The Mediterranean Diet: Another Diet of the Week or Something More?
The keto diet. The paleo diet. The Liquid diet. The raw meat diet (yes, this is seriously a thing). It seems like a new diet pops up almost every week. Each one claims to be the next big thing, promising quick results that boost one’s weight loss, vitamins, antioxidants, etc., almost like a get rich quick scheme. And while some of these fad diets may have merit, others have not shown any long-term scientific support.
Enter the Mediterranean diet: this way of eating has been around for centuries. Not only has it been proven to have long term benefits on one’s health, but researchers are also uncovering its powerful role in boosting one’s health.
What is the Mediterranean Diet?
The Mediterranean Diet, while defined in the 1960s, was developed by the historic culinary habits of countries bordering the Mediterranean Sea, particularly Greece, southern Italy, and Spain. It endorses eating plant-based foods such as vegetables, fruits, legumes, nuts, and whole grains, with olive oil serving as the primary source of dietary fat. However, it also allows for moderate amounts of fish and poultry, limited intake of red meat and seats, and includes drinking of red wine. So what’s so special about this diet?
Effect on Gut Brain Axis:
Well, if the people in the Mediterranean have been living long, healthy lives for so long compared to the rest of the world, they must be onto something. Sure enough, research has shown that this diet has been effective in maintaining a healthy brain-gut axis. Studies show that the diet supports a diverse and balanced gut microbiome, and aids in helping gut friendly bacteria produce beneficial compounds such as short-chain fatty acids (SCFAs). These SCFAs help reduce inflammation throughout the body, including the brain, which supports cognitive health and reduces the risk of diseases such as Alzheimer’s.

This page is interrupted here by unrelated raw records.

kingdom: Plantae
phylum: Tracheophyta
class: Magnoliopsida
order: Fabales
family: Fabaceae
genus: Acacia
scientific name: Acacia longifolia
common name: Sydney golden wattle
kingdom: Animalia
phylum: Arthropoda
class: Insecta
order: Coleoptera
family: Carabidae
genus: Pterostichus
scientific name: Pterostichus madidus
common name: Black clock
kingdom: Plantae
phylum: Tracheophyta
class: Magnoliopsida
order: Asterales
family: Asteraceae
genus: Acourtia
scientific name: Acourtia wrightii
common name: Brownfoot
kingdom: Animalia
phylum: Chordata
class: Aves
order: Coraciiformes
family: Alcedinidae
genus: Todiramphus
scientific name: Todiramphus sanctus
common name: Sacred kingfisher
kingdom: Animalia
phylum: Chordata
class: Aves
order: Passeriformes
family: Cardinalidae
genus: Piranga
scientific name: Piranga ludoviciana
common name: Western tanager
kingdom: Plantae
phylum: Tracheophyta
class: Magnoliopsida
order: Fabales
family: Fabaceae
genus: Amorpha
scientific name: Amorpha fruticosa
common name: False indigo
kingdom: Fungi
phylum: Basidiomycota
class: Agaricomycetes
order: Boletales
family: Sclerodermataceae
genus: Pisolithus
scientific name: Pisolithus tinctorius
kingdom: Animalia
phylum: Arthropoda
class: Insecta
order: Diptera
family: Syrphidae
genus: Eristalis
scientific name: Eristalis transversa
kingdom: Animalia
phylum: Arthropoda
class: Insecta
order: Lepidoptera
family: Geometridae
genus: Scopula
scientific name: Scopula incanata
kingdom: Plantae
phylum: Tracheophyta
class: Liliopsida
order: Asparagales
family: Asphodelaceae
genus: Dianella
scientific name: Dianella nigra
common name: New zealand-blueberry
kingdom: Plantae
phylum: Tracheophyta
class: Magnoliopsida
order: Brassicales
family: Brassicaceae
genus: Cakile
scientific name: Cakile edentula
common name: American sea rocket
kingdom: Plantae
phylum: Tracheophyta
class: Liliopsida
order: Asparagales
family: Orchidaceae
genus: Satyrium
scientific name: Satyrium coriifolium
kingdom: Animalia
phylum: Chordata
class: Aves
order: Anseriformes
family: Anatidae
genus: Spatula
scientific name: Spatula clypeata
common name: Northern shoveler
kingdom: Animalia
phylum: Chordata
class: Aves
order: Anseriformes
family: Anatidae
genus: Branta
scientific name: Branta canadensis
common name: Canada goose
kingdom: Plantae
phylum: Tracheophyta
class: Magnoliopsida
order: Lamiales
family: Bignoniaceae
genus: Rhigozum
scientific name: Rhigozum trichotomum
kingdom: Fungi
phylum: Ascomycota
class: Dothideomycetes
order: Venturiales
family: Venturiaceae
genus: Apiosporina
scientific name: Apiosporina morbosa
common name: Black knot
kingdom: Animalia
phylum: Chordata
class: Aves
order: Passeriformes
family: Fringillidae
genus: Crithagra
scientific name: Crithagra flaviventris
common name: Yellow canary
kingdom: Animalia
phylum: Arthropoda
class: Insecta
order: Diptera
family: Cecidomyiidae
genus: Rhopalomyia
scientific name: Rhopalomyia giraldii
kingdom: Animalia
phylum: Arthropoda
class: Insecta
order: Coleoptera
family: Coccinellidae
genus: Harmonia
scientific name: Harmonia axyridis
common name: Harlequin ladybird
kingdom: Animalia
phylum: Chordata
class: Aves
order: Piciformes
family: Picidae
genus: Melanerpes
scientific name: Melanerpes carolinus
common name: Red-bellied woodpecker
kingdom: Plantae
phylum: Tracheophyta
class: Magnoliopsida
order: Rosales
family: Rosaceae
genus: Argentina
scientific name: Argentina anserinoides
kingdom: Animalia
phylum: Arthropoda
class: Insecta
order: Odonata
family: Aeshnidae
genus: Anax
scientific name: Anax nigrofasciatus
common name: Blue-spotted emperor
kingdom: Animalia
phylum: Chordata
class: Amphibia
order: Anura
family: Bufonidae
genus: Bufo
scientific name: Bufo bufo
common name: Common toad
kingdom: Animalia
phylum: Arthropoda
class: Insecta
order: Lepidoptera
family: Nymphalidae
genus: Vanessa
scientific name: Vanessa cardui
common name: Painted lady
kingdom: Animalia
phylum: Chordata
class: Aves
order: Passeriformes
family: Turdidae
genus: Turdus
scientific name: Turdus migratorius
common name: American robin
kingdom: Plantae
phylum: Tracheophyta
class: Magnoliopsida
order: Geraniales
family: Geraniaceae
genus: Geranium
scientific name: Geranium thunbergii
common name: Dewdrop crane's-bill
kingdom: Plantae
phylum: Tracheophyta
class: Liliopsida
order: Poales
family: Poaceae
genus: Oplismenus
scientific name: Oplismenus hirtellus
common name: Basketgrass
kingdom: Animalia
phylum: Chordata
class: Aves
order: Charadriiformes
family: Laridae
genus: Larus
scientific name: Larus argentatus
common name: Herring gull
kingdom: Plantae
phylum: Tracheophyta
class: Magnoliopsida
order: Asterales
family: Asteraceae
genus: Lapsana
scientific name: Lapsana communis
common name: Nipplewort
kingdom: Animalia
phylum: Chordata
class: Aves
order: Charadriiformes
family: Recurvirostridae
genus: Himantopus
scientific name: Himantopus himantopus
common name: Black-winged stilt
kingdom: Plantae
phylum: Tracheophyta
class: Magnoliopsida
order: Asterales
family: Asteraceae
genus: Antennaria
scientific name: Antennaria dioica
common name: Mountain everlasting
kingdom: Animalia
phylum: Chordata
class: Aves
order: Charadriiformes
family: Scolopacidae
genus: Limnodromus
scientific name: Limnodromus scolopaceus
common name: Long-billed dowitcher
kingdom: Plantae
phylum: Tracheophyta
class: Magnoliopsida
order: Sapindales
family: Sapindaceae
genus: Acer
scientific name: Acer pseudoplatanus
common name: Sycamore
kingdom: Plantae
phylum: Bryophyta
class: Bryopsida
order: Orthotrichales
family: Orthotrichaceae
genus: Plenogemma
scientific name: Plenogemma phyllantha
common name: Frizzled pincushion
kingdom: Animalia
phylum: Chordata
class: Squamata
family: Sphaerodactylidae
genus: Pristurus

It doesn’t just lower the risk of these scary cognitive diseases; it also boosts memory and reduces stress. When researchers tested a Mediterranean diet on mice with symptoms similar to Alzheimer’s, they found it to significantly boost performance in memory based tasks. How so? They saw that the diet had helped diversify the gut microbiome by increasing healthy bacteria, such as Lactobacillus, and boosting protective molecules in the blood that travel to the brain.
How do I get started?
Here at ABioMe, we have plenty of resources to help you improve your diet and keep your gut—and by extension, your brain—healthy. The Mediterranean diet isn’t just a fad; its health benefits are here to stay. By incorporating more vegetables, fiber rich legumes, heart healthy dietary fats, and fish packed with omega-3, you will be giving your gut microbiome the nutrients it needs to thrive.